Arjun was in fact familiar with lesbianism, which was a favourite theme of the CD-ROMs Aamir sold at Gabbar Singh’s Internet Shack. Admittedly the physical appearance of these particular lesbians had thrown him, since all the ones in Aamir’s pictures had big hair and lacy underwear. But that was only one of a number of problematic areas in Chris’s speech. It was difficult to know where to begin. In confusing semantic situations, he had often found it helpful to define terms before proceeding.
‘Is there a word for someone like you?’
‘Hello? Think before you speak there, buddy.’
‘You are a bisexual, yes?’
‘You make it sound like a medical condition.’
‘Oh, so you think it has a physiological basis?’
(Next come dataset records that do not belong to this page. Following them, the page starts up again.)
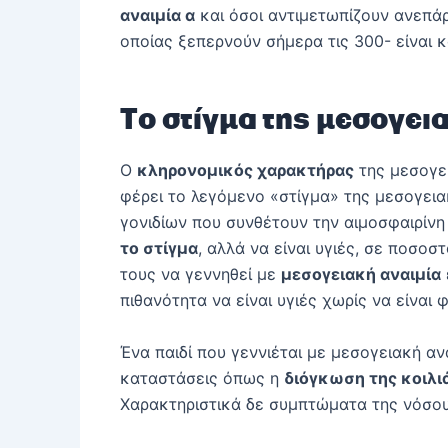
αναιμία α
και όσοι αντιμετωπίζουν ανεπάρ
οποίας ξεπερνούν σήμερα τις 300- είναι κ
Το στίγμα της μεσογει
Ο
κληρονομικός χαρακτήρας
της μεσογει
φέρει το λεγόμενο «στίγμα» της μεσογεια
γονιδίων που συνθέτουν την αιμοσφαιρίνη
το στίγμα
, αλλά να είναι υγιές, σε ποσοσ
τους να γεννηθεί με
μεσογειακή αναιμία
πιθανότητα να είναι υγιές χωρίς να είναι
Ένα παιδί που γεννιέται με μεσογειακή α
καταστάσεις όπως η
διόγκωση της κοιλι
Χαρακτηριστικά δε συμπτώματα της νόσου 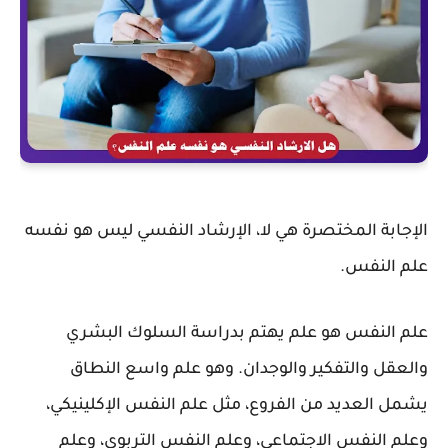
الإجابة المختصرة هي لا، الإرشاد النفسي ليس هو نفسه
علم النفس.
علم النفس هو علم يهتم بدراسة السلوك البشري
والعقل والتفكير والوجدان. وهو علم واسع النطاق
يشمل العديد من الفروع، مثل علم النفس الإكلينيكي،
وعلم النفس الاجتماعي، وعلم النفس التربوي، وعلم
For some reason the question seemed to make Chris angry, and she stormed out of the bar. Arjun was careful to leave a tip for the barman before he followed her. Four drinks. One two three four singles, tucked under a glass. He tried to take this mood-swing in his stride. Christine Schnorr was an alien creature (what Indian girl would have such tattoos?), and her unusual operating rules were part of her difference. Some things about her personality were clearly national traits: her hostility to her family, for example. Others, like her anger and this new set of sexual revelations, had some mysterious alternative source.
Apart from Priti and a couple of cousins (aunties didn’t count) Arjun had never spent much time with women. He certainly had no idea how to handle an angry one. When he caught up with Chris at the car, she was pacing up and down, twirling her keys threateningly round one finger. Spotting him, she launched into a tirade which echoed through the underground lot.
‘I don’t fucking believe this, I really don’t. What in hell gives you the right to talk to me that way? I don’t have to answer to you for anything. Not a damn thing, you understand? Yeah I fucked Tori. So what? I mean, is this Nazi Germany or something? Who are you to call someone sick? What gives you the right to judge people? You know what? Fuck you, Arjun. Fuck! You!’
She pulled open the car door and got in. The engine started with a roar. Arjun’s composure began to fall to pieces. His wrong doing was obviously more serious than he thought. Why would she be like this? What were you supposed to do? Maybe there was a physical technique, a fireman’s lift, an angry woman Heimlich Manoeuvre. Chris started to pull out of the parking bay. Desperate to stop her, he ran round to the front of the Honda. As she jerked the car forwards, he ended up sprawled over the hood.